Die Union hat laut ARD rund eine Million Wähler an die AfD verloren. Merkel beteuert, „wir wollen die Wähler und Wählerinnen der AfD zurückgewinnen“. Das „Wie?“ wird wahrscheinlich die wichtigste Frage sein, wenn die Führungsgremien der Union am Montag in Berlin und München das desaströse Wahlergebnis diskutieren. Merkels Stellvertreterin Julia Klöckner warnt denn auch, „nach diesem Ergebnis können wir nicht zur Tagesordnung übergehen. Themen, die die AfD-Wähler bewegen, wurden zu oft den Falschen überlassen.“
Mit wem soll die Union koalieren?
Fünf Etagen unterhalb der Führungsebene, im Erdgeschoss der CDU-Zentrale, geht es kurz vor 18 Uhr noch unbeschwert zu. Seit 17 Uhr strömen die Menschen unaufhörlich ins Gebäude, Mitarbeiter, Gäste, Journalisten, sie warten überall, verteilt über vier Etagen, auch auf den Balkonen, drängen und drängeln, drücken sich an die Seiten, einige sitzen im Treppenhaus auf den Stufen.

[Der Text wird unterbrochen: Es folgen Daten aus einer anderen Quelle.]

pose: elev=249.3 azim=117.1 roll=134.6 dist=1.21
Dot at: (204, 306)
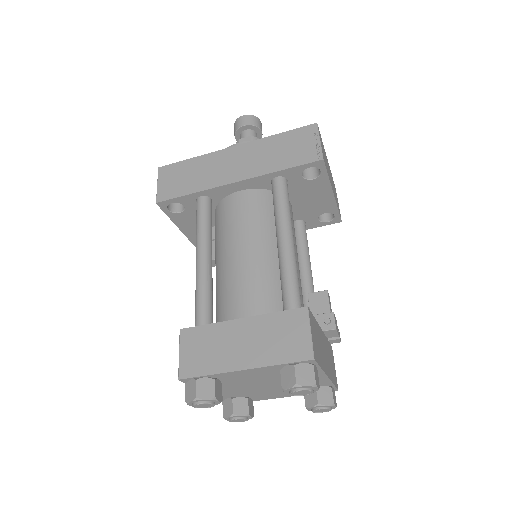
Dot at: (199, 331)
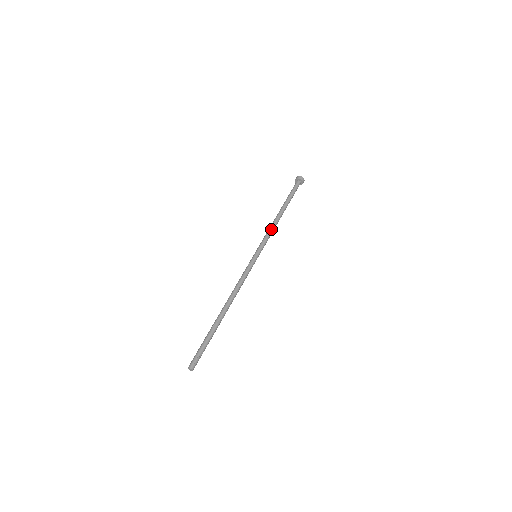
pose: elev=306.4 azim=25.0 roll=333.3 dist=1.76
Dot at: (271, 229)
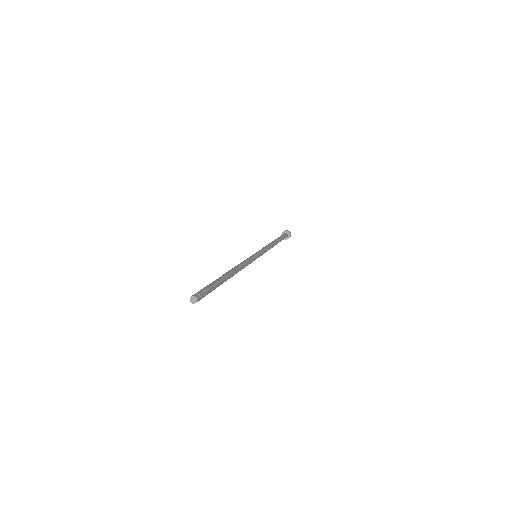
Dot at: (267, 246)
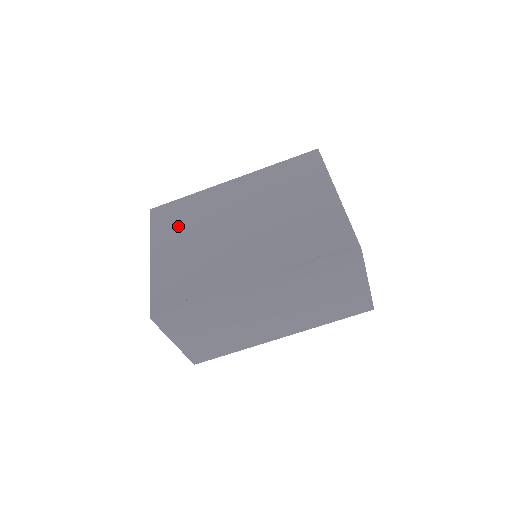
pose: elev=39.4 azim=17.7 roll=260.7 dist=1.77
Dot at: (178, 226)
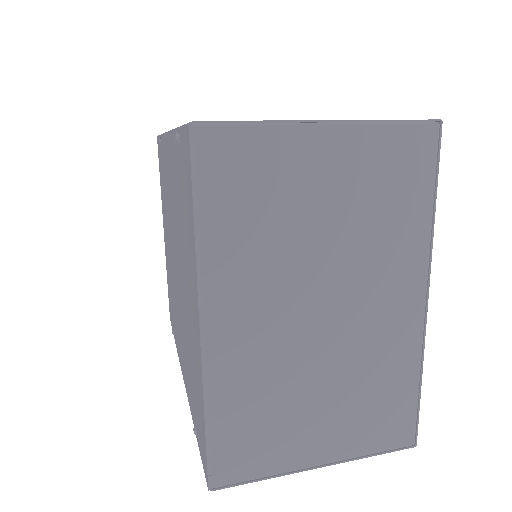
Dot at: occluded
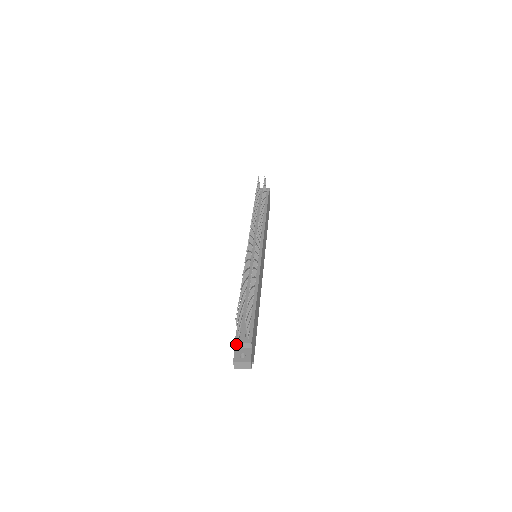
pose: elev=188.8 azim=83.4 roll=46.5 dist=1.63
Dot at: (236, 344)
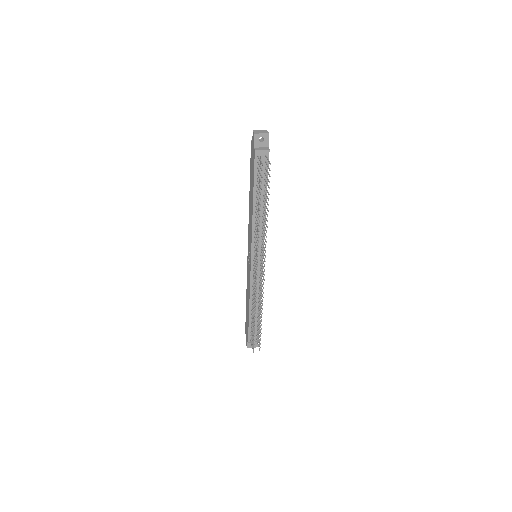
Dot at: (249, 343)
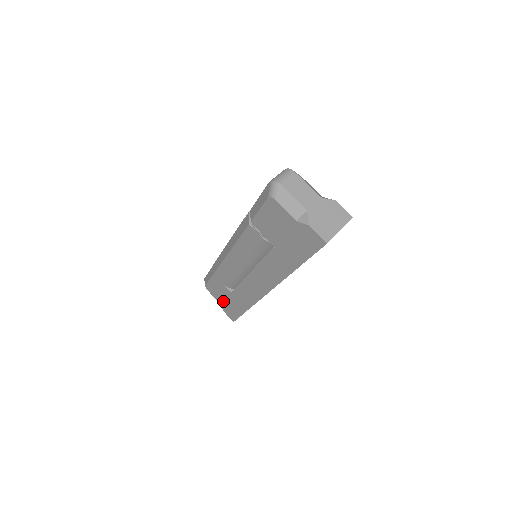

Die stark diskutierte Frage ist die nach dem künftigen Koalitionspartner. Der bisherige, die SPD, wäre nur ein Notnagel gewesen und will ohnehin in die Opposition. Von einer großen Koalition könnte keine Rede mehr sein. Zusammen kommen sie gerade mal auf über 50 Prozent.
Das Signal für Jamaika müsste vom rechten Flügel kommen
Da die Linkspartei und die AfD erklärtermaßen als Bündnispartner nicht infrage kommen, bleiben als Partner die FDP und die Grünen. Von beiden Parteien gibt es entsprechende Signale. Nachdem die SPD um jeden Preis in die Opposition gehen will, ist die CDU-Kanzlerin auf das Dreierbündnis angewiesen, hinter dem sich in Wahrheit sogar vier Parteien verbergen.
Schließlich ist die CSU eine eigenständige Kraft, wie Merkel nur allzu gut weiß. Wenn es mit den Grünen klappen soll, muss das entscheidende Signal dazu nicht von den üblichen Verdächtigen ausgehen, von Grünen-Verstehern wie Gesundheitsminister Hermann Gröhe oder Kanzleramtschef Peter Altmaier, sondern vom konservativen Teil der Union, von der CSU, am besten von Parteichef Horst Seehofer.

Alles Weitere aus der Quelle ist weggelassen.